Given data >>
_ _ _ _ _ _ _
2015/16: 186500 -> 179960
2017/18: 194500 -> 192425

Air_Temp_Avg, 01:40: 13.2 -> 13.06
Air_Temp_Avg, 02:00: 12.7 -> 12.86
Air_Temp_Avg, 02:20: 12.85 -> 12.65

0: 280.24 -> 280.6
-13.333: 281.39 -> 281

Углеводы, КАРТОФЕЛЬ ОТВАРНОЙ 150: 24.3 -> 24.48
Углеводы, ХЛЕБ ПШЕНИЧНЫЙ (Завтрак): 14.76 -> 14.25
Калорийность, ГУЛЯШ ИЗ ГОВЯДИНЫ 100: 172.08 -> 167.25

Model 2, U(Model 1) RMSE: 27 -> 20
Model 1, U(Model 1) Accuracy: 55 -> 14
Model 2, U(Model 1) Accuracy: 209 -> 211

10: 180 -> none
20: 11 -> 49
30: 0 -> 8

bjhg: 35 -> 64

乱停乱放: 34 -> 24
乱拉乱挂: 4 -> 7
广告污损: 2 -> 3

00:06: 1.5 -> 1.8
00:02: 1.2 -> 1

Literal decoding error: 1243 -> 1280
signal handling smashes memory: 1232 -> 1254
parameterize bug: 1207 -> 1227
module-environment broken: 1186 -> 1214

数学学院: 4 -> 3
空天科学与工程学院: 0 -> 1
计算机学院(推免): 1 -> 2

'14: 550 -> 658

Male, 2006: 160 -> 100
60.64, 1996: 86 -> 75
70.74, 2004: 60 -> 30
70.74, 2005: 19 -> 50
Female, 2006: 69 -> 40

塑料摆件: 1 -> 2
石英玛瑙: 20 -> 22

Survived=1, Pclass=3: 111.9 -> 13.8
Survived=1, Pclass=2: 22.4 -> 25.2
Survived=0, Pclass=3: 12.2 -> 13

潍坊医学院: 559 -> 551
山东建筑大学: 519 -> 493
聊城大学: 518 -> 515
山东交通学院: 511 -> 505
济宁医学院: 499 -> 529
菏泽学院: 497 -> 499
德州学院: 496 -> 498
_ _ _ _ _ _ _
What the exercise asks >> Each line of the material above should be restated word for word.

Answer section >>
2015/16: 186500 -> 179960
2017/18: 194500 -> 192425

Air_Temp_Avg, 01:40: 13.2 -> 13.06
Air_Temp_Avg, 02:00: 12.7 -> 12.86
Air_Temp_Avg, 02:20: 12.85 -> 12.65

0: 280.24 -> 280.6
-13.333: 281.39 -> 281

Углеводы, КАРТОФЕЛЬ ОТВАРНОЙ 150: 24.3 -> 24.48
Углеводы, ХЛЕБ ПШЕНИЧНЫЙ (Завтрак): 14.76 -> 14.25
Калорийность, ГУЛЯШ ИЗ ГОВЯДИНЫ 100: 172.08 -> 167.25

Model 2, U(Model 1) RMSE: 27 -> 20
Model 1, U(Model 1) Accuracy: 55 -> 14
Model 2, U(Model 1) Accuracy: 209 -> 211

10: 180 -> none
20: 11 -> 49
30: 0 -> 8

bjhg: 35 -> 64

乱停乱放: 34 -> 24
乱拉乱挂: 4 -> 7
广告污损: 2 -> 3

00:06: 1.5 -> 1.8
00:02: 1.2 -> 1

Literal decoding error: 1243 -> 1280
signal handling smashes memory: 1232 -> 1254
parameterize bug: 1207 -> 1227
module-environment broken: 1186 -> 1214

数学学院: 4 -> 3
空天科学与工程学院: 0 -> 1
计算机学院(推免): 1 -> 2

'14: 550 -> 658

Male, 2006: 160 -> 100
60.64, 1996: 86 -> 75
70.74, 2004: 60 -> 30
70.74, 2005: 19 -> 50
Female, 2006: 69 -> 40

塑料摆件: 1 -> 2
石英玛瑙: 20 -> 22

Survived=1, Pclass=3: 111.9 -> 13.8
Survived=1, Pclass=2: 22.4 -> 25.2
Survived=0, Pclass=3: 12.2 -> 13

潍坊医学院: 559 -> 551
山东建筑大学: 519 -> 493
聊城大学: 518 -> 515
山东交通学院: 511 -> 505
济宁医学院: 499 -> 529
菏泽学院: 497 -> 499
德州学院: 496 -> 498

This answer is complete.